The company is currently using the XRA00 UHF EPC Class 1 96-bit tag from STMicroelectronics in its containers. Before filing its patent in Taiwan and China, BeamFetch ran a small pilot with a logistics company in Taiwan in which it shipped and tested the tags in 50 cases for two months.

One potential application for the BeamFetch product would be as reusable shipping containers for FedEx or UPS. Hsieh says a customer would provide shipping information to the delivery company, which would then encode that information to the tag embedded in the container. Once that package reaches its destination, the RFID-embedded box would be emptied and returned to the delivery service provider, which would overwrite the shipping information on the tag with the next shipper's information. She says the reusable cardboard products could also be used in a closed-loop supply chain, where they could be easily collected for reuse.

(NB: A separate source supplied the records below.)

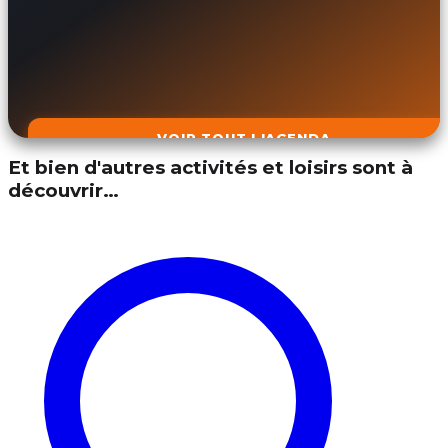
VOIR TOUT L'AGENDA
Et bien d'autres activités et loisirs sont à
découvrir…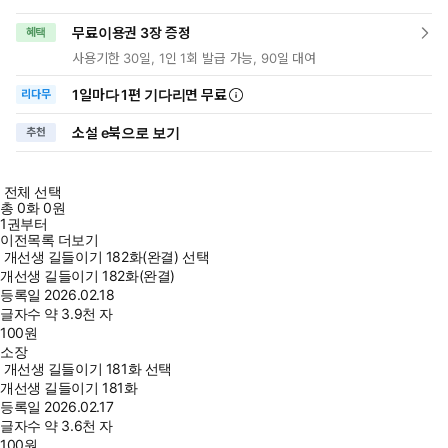
무료이용권 3장 증정
혜택
사용기한 30일, 1인 1회 발급 가능, 90일 대여
1일
마다
1편 기다리면 무료
리다무
소설 e북으로 보기
추천
전체 선택
총
0
화
0원
1권부터
이전목록 더보기
개선생 길들이기 182화(완결) 선택
개선생 길들이기 182화(완결)
등록일
2026.02.18
글자수
약 3.9천 자
100
원
소장
개선생 길들이기 181화 선택
개선생 길들이기 181화
등록일
2026.02.17
글자수
약 3.6천 자
100
원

In an open supply chain scenario, the boxes would not be reused because the collection and return of the boxes to their owners would be difficult and also because retailers will be placing the empty tagged cases in box crushers where readers take a final read of the tag before the case it is associated with is crushed and then sent to a recycling agent.

The tags and laminate will need to be extracted from BeamFetch boxes before the cardboard can be recycled because the tags and laminate could not be recycled with the cardboard. Smart labels have to be removed from cases before recycling for the same reason.

Hsieh says BeamFetch is pricing the containers with the XRA00 UHF EPC Class 1 96-bit tag close to the price of single RFID labels, which currently run between 75 cents to $1.50 each.